10/16/16: BCJN releases its official Statement in Solidarity with Standing Rock, (see above, and on our blog), publishing it on its website, sending it to Standing Rock leadership in N. Dakota, and distributing it in flyer form.

11/15/16: In response to another call for a National Day of Action in Solidarity with Standing Rock issued by Honor the Earth, the Indigenous Environmental Network, and, BCJN helps organize, and participates, in a 3,000-strong protest and civil disobedience at the U.S. Army Corps of Engineers offices at Foley Square in lower Manhattan — NYC Call to Action: We Stand with #StandingRock. Thirty-nine people are arrested calling for the Army Corps to revoke a permit to Energy Transfer Partners to drill under the Missouri River.

12/15/16: BCJN member and Taina elder and activist Vanessa Inaru speaks to the Marble Hill Senior Center about the Standing Rock movement. Many members of the Senior Center are Taino (Indigenous Puerto Rican – Boriquen).

1/15/17: BCJN works with others to ensure that the Peoples Climate Movement National Steering Co. issues a statement in solidarity with Standing Rock, and works in collaboration with local Indigenous activists to encourage a strong NYC Indigenous turn-out at the April 29, 2017 Mobilization for Climate, Jobs, and Justice in Washington, D.C.

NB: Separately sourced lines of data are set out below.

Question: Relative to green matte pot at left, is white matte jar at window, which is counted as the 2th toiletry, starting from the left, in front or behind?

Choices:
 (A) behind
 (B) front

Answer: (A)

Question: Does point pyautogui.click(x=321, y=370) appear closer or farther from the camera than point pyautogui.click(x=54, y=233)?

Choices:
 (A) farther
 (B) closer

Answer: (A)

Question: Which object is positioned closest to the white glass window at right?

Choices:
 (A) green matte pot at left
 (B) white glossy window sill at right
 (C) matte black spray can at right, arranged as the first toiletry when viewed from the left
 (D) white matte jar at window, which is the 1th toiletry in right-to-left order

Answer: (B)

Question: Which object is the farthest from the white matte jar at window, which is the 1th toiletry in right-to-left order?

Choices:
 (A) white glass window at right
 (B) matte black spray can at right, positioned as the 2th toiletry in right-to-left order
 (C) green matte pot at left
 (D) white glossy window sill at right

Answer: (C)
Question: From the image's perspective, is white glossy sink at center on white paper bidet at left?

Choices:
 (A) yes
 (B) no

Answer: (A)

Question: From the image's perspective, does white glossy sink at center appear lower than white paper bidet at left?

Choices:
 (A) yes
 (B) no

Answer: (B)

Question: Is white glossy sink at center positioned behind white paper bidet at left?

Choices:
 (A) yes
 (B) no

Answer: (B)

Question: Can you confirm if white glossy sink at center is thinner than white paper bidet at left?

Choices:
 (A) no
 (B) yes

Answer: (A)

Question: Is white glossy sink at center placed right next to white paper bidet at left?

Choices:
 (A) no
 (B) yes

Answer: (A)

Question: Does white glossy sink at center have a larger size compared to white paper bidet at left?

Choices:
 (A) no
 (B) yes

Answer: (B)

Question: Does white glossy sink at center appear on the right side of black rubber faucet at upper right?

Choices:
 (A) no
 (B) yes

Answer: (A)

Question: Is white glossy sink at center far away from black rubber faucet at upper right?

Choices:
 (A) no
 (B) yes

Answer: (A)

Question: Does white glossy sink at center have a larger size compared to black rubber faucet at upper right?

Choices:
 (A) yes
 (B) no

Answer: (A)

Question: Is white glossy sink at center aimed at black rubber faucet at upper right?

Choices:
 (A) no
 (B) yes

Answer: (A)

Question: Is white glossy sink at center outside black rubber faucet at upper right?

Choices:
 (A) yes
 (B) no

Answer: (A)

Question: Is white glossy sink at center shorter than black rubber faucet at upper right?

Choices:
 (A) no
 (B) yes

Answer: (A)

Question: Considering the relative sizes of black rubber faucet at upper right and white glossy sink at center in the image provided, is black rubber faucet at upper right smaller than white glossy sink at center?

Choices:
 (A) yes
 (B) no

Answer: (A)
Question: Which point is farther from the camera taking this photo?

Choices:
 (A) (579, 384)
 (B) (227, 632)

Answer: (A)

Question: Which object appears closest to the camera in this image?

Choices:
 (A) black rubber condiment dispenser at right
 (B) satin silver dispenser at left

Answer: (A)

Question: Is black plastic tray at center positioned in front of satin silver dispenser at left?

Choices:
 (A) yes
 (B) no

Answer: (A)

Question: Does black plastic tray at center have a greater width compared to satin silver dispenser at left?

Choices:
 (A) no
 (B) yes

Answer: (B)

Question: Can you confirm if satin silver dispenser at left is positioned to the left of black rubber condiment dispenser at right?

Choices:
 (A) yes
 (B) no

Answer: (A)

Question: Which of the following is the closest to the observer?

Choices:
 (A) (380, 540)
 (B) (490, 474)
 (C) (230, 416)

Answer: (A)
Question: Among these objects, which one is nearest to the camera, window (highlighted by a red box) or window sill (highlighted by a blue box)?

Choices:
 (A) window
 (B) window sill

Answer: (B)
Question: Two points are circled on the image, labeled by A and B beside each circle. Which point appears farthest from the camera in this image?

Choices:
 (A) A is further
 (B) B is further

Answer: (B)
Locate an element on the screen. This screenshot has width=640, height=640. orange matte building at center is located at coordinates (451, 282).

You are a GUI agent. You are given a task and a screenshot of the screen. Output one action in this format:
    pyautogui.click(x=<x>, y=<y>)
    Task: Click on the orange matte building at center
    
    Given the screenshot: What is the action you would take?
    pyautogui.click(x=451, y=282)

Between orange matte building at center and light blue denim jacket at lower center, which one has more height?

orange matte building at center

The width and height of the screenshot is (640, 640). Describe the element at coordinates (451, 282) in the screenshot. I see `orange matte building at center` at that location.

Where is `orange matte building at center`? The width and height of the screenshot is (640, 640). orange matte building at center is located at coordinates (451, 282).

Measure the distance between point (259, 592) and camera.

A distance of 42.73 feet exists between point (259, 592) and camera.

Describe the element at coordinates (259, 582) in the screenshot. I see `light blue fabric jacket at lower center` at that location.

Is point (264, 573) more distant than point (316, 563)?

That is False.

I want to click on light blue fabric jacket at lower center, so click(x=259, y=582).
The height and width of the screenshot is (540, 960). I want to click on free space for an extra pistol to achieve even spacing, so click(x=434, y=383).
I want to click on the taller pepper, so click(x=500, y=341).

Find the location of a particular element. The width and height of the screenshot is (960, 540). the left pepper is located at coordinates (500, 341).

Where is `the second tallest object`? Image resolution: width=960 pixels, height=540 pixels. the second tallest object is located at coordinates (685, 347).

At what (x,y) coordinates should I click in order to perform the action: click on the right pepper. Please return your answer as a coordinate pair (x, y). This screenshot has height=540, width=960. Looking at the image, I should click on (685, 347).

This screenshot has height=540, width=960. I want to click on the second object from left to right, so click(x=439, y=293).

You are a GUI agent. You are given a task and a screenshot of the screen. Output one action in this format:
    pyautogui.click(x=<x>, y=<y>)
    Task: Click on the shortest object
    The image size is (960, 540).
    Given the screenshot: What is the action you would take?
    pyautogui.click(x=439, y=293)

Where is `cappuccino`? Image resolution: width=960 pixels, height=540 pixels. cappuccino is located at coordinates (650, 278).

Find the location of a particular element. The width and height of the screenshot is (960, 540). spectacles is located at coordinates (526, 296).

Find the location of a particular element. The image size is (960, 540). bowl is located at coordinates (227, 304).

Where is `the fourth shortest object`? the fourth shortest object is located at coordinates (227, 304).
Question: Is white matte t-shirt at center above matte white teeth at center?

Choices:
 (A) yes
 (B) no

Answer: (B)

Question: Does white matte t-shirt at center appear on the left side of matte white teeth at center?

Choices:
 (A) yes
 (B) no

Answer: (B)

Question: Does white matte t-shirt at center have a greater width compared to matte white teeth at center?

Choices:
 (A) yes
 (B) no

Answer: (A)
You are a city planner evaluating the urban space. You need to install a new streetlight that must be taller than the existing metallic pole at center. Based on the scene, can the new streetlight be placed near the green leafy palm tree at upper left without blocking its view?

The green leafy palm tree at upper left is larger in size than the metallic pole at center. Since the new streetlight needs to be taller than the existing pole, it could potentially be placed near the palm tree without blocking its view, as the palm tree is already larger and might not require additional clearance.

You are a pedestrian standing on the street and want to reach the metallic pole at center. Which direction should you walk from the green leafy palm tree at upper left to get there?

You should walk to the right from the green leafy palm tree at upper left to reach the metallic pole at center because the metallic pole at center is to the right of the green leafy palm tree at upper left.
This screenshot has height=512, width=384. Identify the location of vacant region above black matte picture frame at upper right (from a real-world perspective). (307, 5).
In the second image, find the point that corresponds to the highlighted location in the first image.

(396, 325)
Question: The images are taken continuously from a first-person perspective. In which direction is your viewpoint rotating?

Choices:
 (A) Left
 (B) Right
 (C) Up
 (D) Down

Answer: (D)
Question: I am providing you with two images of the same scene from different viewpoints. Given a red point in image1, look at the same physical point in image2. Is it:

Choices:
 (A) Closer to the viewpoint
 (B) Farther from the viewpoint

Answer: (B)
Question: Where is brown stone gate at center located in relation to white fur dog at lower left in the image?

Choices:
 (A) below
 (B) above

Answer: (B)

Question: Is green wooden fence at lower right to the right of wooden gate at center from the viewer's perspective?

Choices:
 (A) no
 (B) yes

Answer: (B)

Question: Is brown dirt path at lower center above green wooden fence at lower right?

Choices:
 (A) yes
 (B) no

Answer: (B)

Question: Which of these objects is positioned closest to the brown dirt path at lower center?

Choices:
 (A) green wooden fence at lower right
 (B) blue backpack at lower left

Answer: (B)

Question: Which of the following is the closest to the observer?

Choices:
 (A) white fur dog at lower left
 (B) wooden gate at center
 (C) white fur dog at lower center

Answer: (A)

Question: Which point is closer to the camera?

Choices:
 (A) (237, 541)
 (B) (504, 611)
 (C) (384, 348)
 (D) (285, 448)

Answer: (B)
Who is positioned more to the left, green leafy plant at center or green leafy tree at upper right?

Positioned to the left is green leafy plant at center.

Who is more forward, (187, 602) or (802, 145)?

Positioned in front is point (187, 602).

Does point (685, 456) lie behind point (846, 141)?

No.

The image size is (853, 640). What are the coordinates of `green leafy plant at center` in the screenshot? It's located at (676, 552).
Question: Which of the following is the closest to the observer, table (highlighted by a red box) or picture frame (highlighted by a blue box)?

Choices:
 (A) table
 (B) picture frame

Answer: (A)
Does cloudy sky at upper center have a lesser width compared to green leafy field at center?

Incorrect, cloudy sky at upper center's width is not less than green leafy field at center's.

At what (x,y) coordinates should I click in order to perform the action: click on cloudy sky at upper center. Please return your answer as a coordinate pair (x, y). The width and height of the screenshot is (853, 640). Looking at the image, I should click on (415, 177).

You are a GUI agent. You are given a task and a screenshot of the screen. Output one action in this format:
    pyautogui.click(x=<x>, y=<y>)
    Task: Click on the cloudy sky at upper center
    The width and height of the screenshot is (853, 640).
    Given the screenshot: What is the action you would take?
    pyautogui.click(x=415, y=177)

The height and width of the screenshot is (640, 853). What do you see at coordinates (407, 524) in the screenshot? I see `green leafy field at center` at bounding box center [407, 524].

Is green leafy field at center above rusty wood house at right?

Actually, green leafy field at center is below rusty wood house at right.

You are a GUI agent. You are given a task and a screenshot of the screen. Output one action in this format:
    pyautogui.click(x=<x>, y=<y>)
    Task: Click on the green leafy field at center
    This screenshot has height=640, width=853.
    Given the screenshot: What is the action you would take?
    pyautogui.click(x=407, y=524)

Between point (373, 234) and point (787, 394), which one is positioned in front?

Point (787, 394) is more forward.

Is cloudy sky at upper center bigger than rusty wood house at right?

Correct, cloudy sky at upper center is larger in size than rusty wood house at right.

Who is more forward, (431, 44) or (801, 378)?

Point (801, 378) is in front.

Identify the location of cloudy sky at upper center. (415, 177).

2/15/17: BCJN joins a newly formed New York City DefundDAPL coalition, and signs an organization letter urging Mayor de Blasio to divest NYC from banks funding the Dakota Access Pipeline.

2/25/17: BCJN co-sponsors Verso Books panel in Brooklyn, “Fighting for the Climate in the Age of Trump,” a discussion of Standing Rock, climate change, the national pipeline struggle, and Indigenous rights. With Grassroots Action NY and The New Inquiry.

3/18/17: BCJN co-sponsors #DivestmentDay–Defund Dirty Energy, a Union Square, NYC protest followed by visits to local banks to close accounts in support of #DefundDAPL. With Grassroots Action NY and more.